Each of your enterprise systems will store data in a specific format. There’s even more variance when you’re adding external data sources, where you have no control over how data is stored. The staging layer allows you to extract data from all the different source systems, so you can then clean, validate, apply business rules, perform mathematical operations, and otherwise transform your data to organize it for loading into your data warehouse. To do so, you will require two components in your staging layer: a staging database to act as intermediary storage where you integrate and transform source data and an Extract-Transform-Load tool to allow data manipulation. In some approaches, data is also normalized and modeled at this stage. If you’re building a logical data warehouse, staging will be done on run-time, when required data is loaded into a cache.
The staging layer is critical to ensure the success of your organization’s business intelligence initiatives. If you load poor, inconsistent data directly into your data warehouse, the resulting reports will make less sense, impacting the quality of decision-making at a strategic level.
Storage Layer
Once you have integrated your source data and cleaned it in the staging database, it’s time to move this data to your data warehouse, which will become its final destination. Depending on how you design your data warehouse, this destination could be a single, consolidated database, individual data marts, or operational data stores. When queries are run across your data warehouse, required data will be accessed from the storage layer.
Presentation Layer
For all practical purposes, the presentation layer can also be called the data warehouse. After all, this is the layer with which users interact to fulfill their business intelligence requirements. Queries are run at this layer to perform analysis, and to facilitate that, you could use a graphical user interface to visualize query results.
A popular alternative today is to integrate specialized business intelligence tools, like Tableau, with your presentation layer. Users could create dashboards within Tableau, integrate their data warehouse with the platform, and customize the workflow to automatically populate Tableau dashboards with values in predefined records or tables as per business requirements.
Deciding on Your Data Warehouse Architecture
Now that you know about the four basic architectural layers of a data warehouse, you need to think about how you’ll employ these layers. In addition, you should determine what tools you’ll need to complete your data warehouse design in a way that best meets your organization’s reporting requirements. Ensure that your planned data warehouse architecture encompasses both your internal and external sources, while ideally including both structured and unstructured data to provide all-inclusive decision support.

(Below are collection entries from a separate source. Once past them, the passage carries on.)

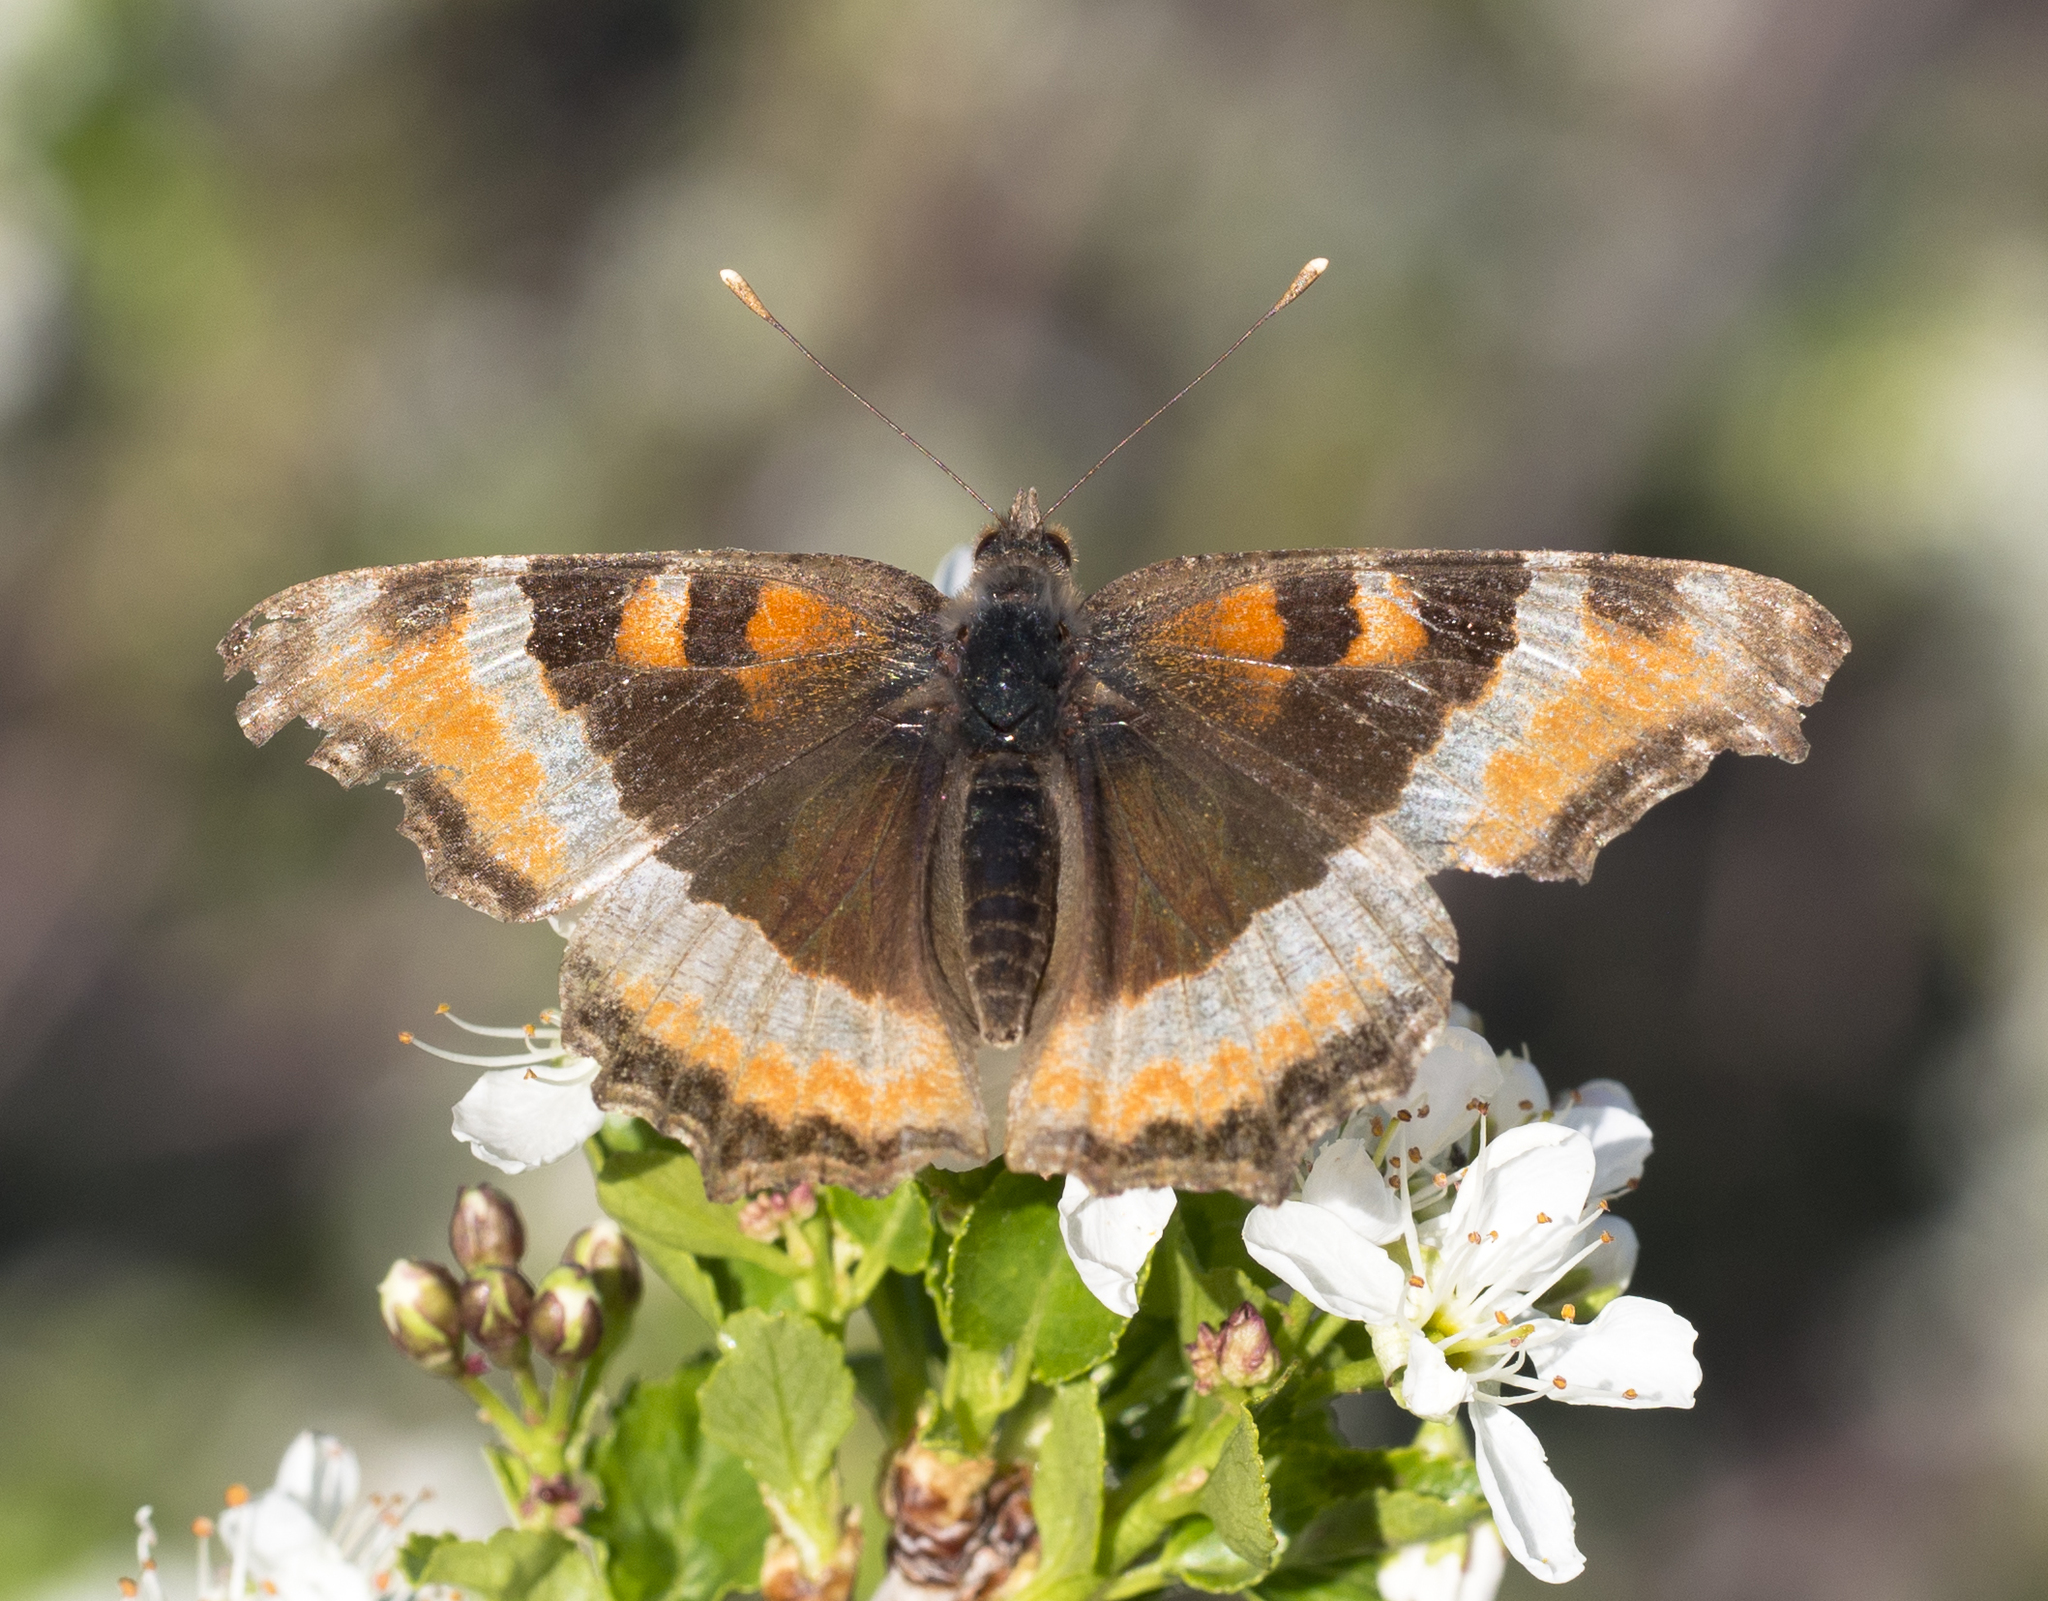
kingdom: Animalia
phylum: Arthropoda
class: Insecta
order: Lepidoptera
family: Nymphalidae
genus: Aglais
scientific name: Aglais milberti
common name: Milbert's tortoiseshell
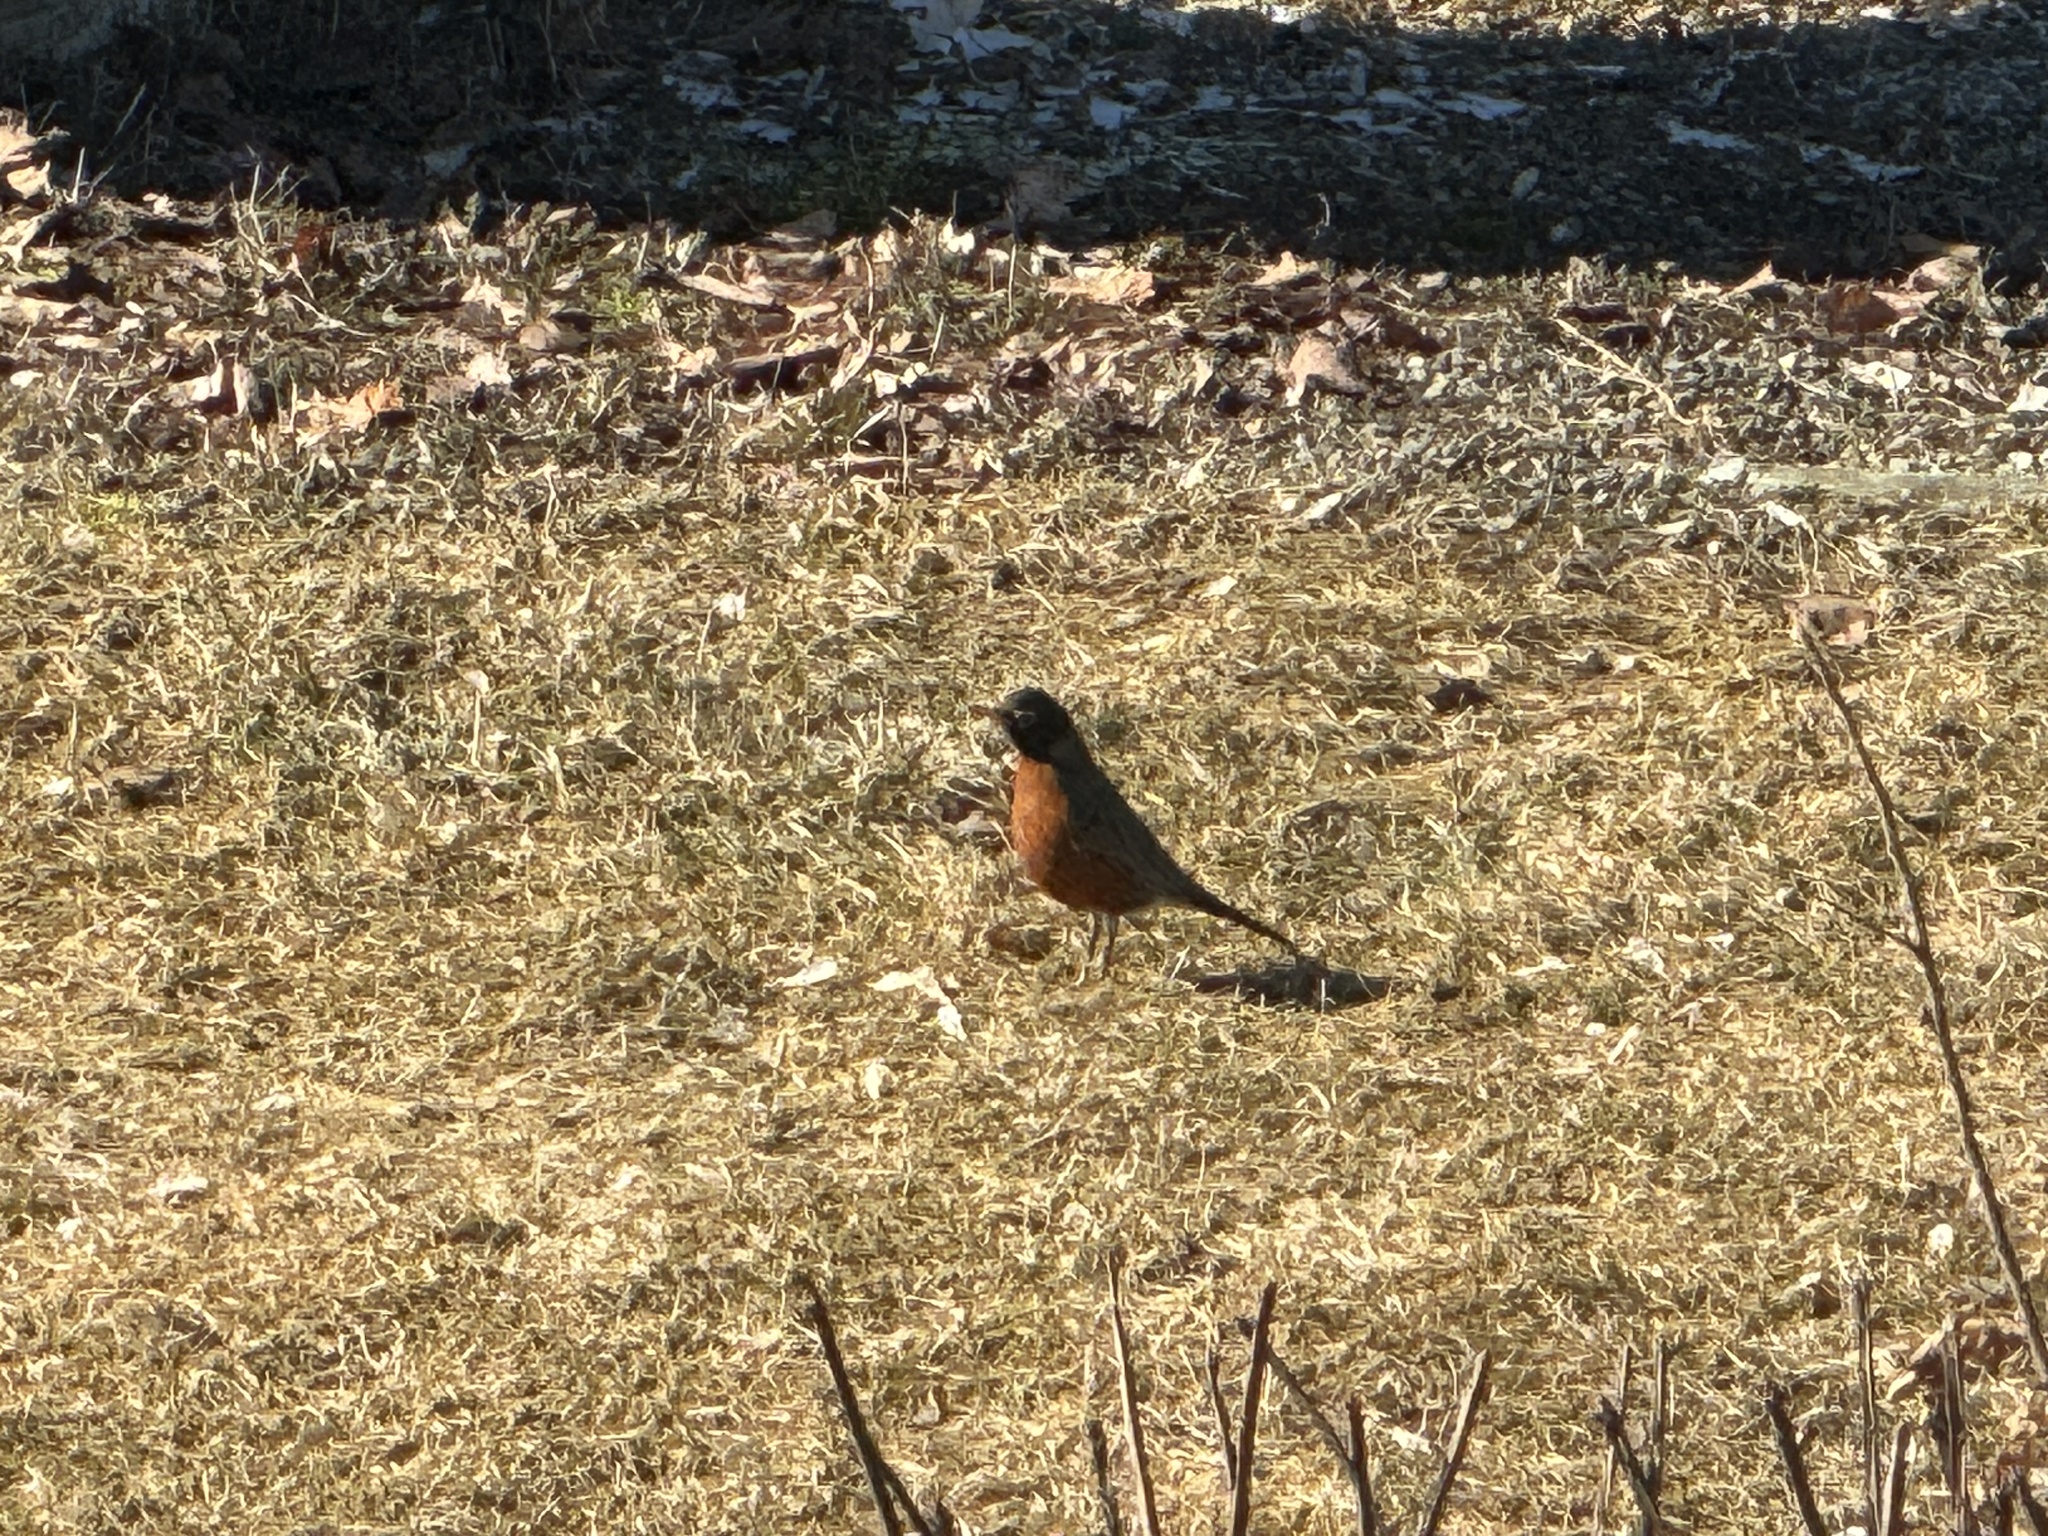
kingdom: Animalia
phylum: Chordata
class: Aves
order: Passeriformes
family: Turdidae
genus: Turdus
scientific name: Turdus migratorius
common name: American robin
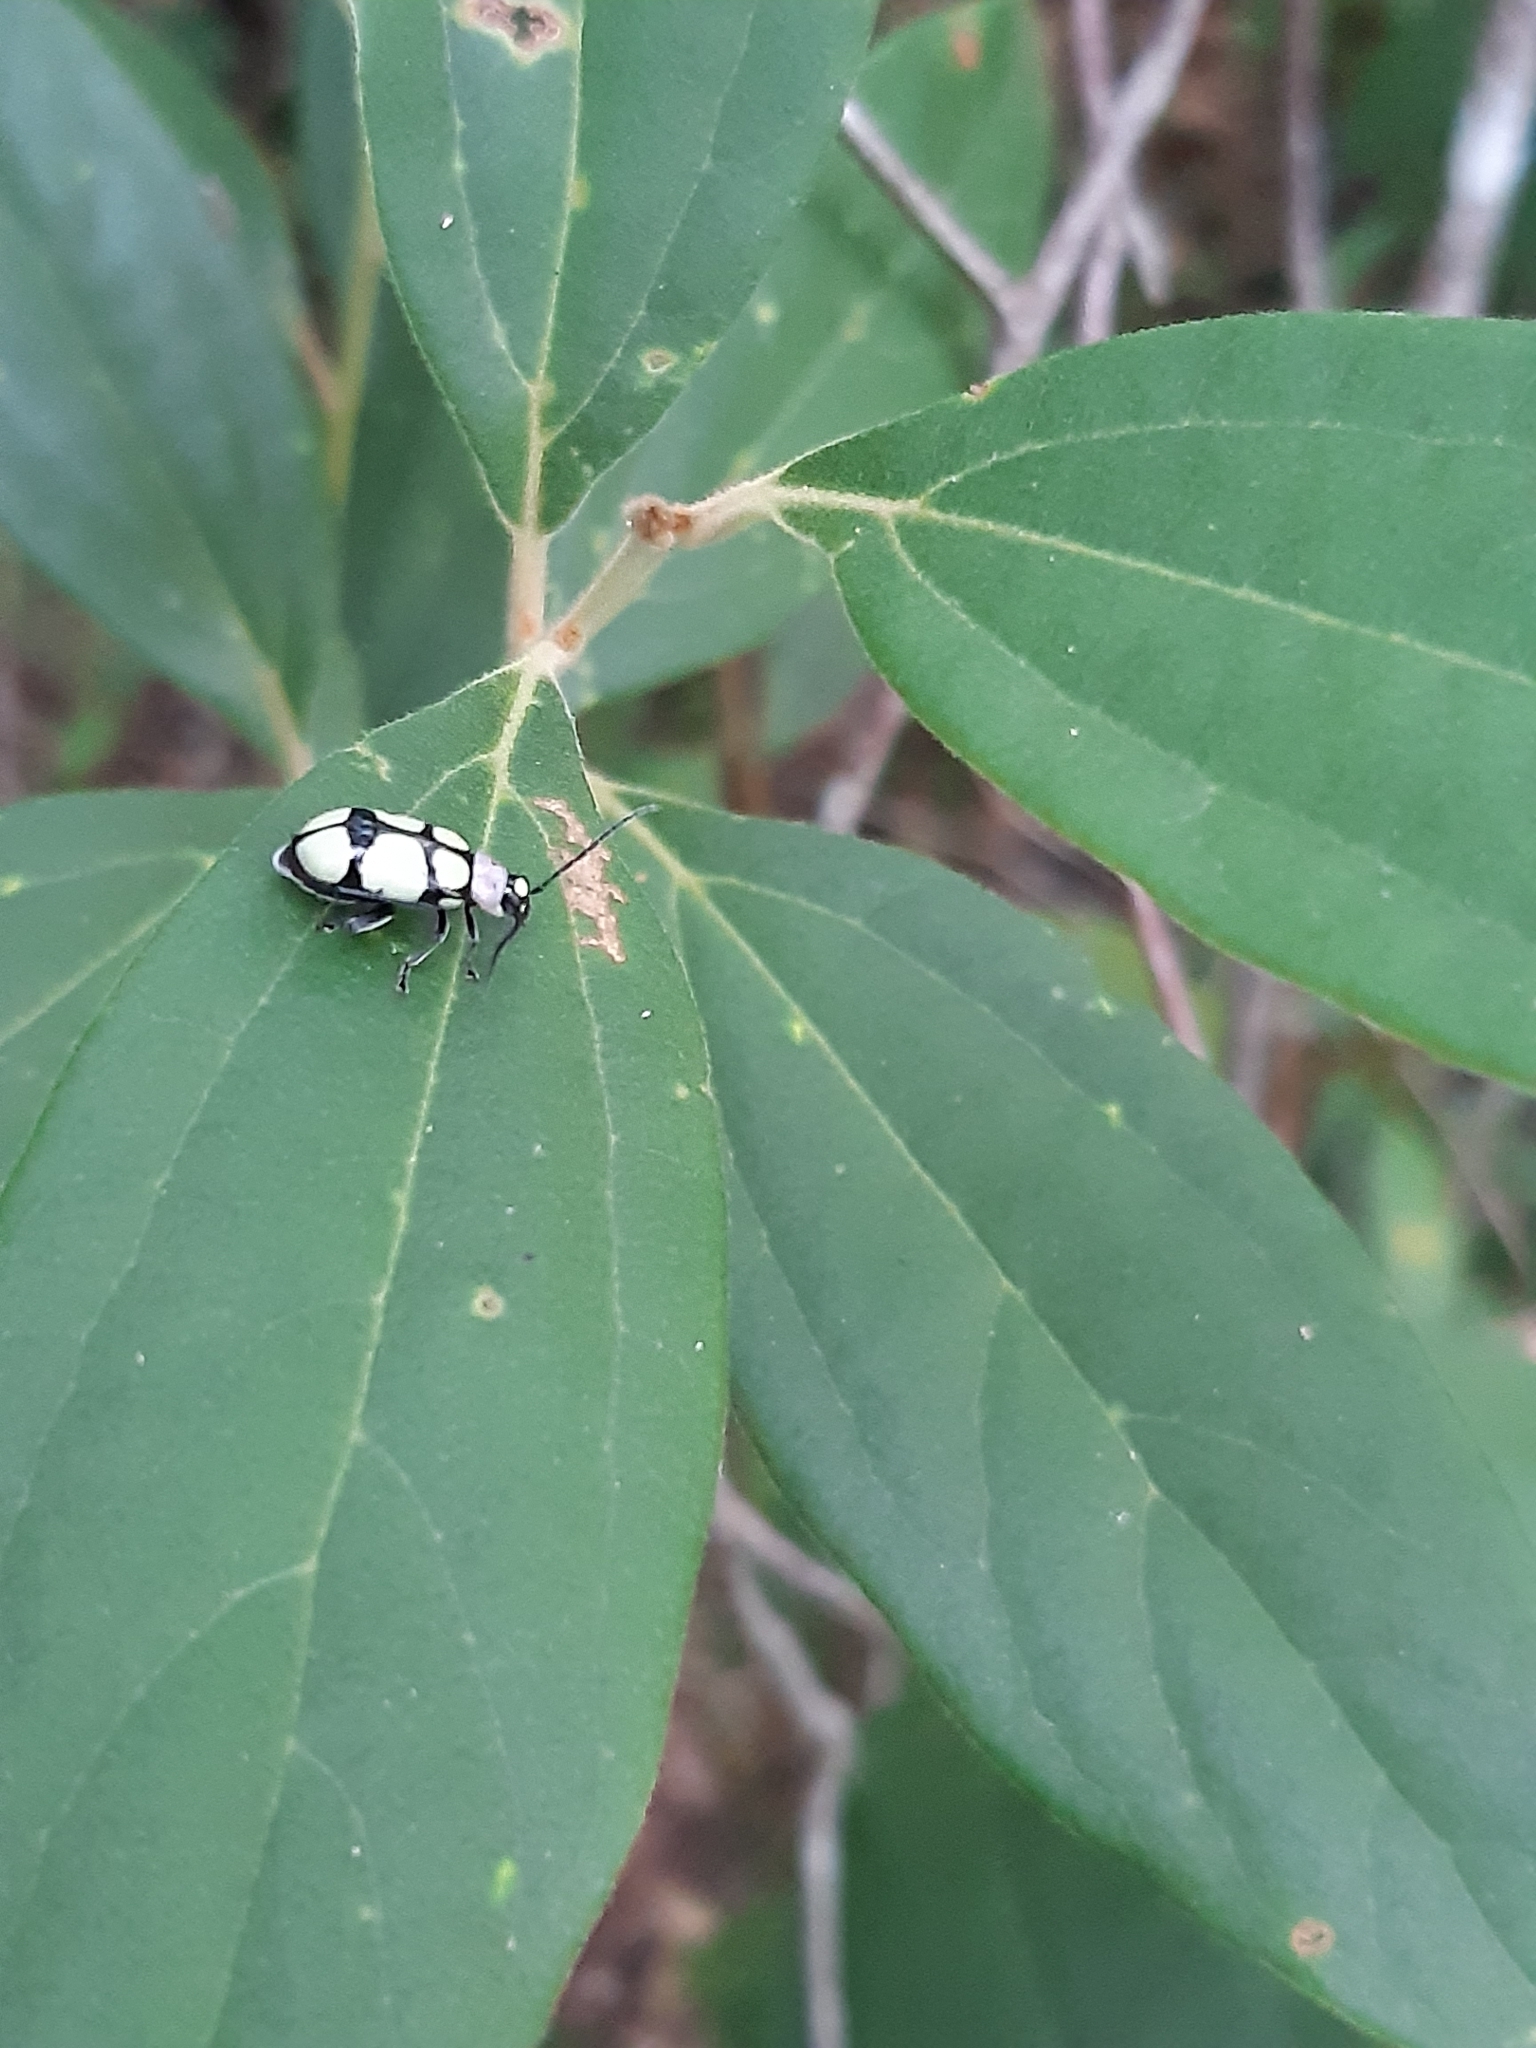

Each layer will require you to work with a number of different tools. You may need a data integration tool, a separate tool for specialized data transformations, a data modeling tool, business intelligence tools for visual representation, etc. List down the tools you’ll need and develop a process around their collaborative usage to meet your data warehousing requirements. Alternatively, consider a data warehouse automation platform that houses every specialized tool and functionality, allowing you to build your repository faster.